Personal information
- Full name: Yana Aleksandrovna Zvereva
- Born: 6 March 1989 (age 37) Tver, Russia
- Height: 1.70 m (5 ft 7 in)
- Weight: 59 kg (130 lb)

Fencing career
- Sport: Fencing
- Country: Russia
- Weapon: Épée
- Hand: Left-handed
- National coach: Aleksandr Glazunov
- Club: Dynamo Moscow
- Head coach: Yuliya Garayeva, Tatiana Fakhrutdinova
- FIE ranking: current ranking

Medal record
Women's épée fencing
Representing Russia
World Championships
| Gold medal – first place | 2013 Budapest | Team épée |
| Gold medal – first place | 2014 Kazan | Team épée |
European Games
| Silver medal – second place | 2015 Baku | Individual épée |
European Championships
| Silver medal – second place | 2014 Strasbourg | Team épée |
| Silver medal – second place | 2017 Tbilisi | Team épée |

= Yana Zvereva =

Russian fencer (born 1989)

Yana Aleksandrovna Zvereva (Яна Александровна Зверева; born 6 March 1989) is a Russian épée fencer, team world champion in the 2013 World Championships at Budapest and team silver medal in the 2014 European Championships in Strasbourg.

==Career==
Zvereva began fencing at the age of 12. She joined the Junior Russian national team in 2005. With them, she won the 2006 Junior European Championships in Poznań and the 2009 Junior World Championships in Belfast.

In the seniors, she took the third place in the 2008 Lobnya World Cup. She made her breakthrough in the 2012–13 season: she won the 2013 Sparkassen-Cup in Leipzig and reached the quarter-finals in the individual event of the 2013 World Championships in Budapest. She also won the team gold medal with Russia.

In the 2013–14 season, she won a silver medal in the 2014 Ciudad de Barcelona.

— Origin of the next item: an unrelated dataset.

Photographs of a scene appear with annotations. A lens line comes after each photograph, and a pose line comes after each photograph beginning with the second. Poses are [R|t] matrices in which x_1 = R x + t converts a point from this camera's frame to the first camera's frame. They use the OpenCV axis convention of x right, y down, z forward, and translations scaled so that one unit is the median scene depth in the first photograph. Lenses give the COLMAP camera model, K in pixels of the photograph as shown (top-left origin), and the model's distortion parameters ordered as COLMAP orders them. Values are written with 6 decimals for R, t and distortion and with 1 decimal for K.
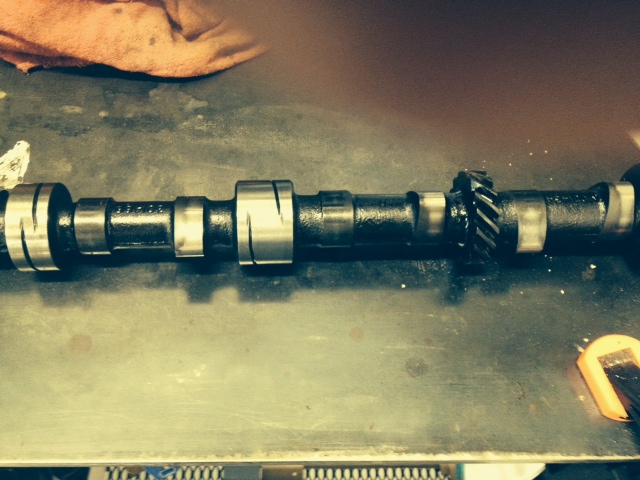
lens RADIAL K [[649.0, 0, 320.0], [0, 649.0, 240.0], [0, 0, 1]] dist [0.152236, -0.249185]
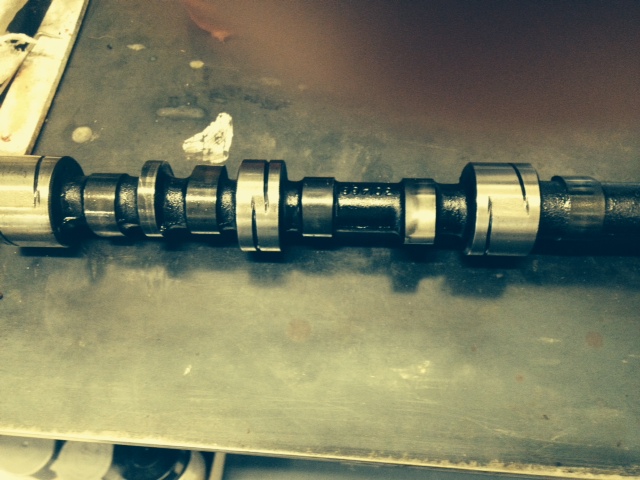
lens RADIAL K [[649.0, 0, 320.0], [0, 649.0, 240.0], [0, 0, 1]] dist [0.152236, -0.249185]
pose [[0.994092, 0.046799, -0.097930, -0.246164], [-0.043064, 0.998275, 0.039908, -0.010847], [0.099629, -0.035455, 0.994393, 0.068801]]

She advanced to the quarter-finals in the European Championships in Strasbourg, but was stopped by host France's Joséphine Jacques-André-Coquin. In the team event, Russia received a bye in the table of 16, then had a tight 34–33 victory over Poland. They largely prevailed over reigning European champions Estonia in the semi-final to meet Romania in the final. Zvereva fenced World No.2 Ana Maria Brânză in her last leg and gave her team a three-hit advantage, but Russia were finally defeated 38–34 and took the silver medal. At the World Championships in Kazan she was defeated by China's Qin Xue in the second round of the individual event. In the team event Russia edged out South Korea in the quarter-finals, then largely prevailed over Hungary and Estonia to win the World title for the second time in a row.

Zvereva is married to foil fencer and coach Igor Zapozdaev.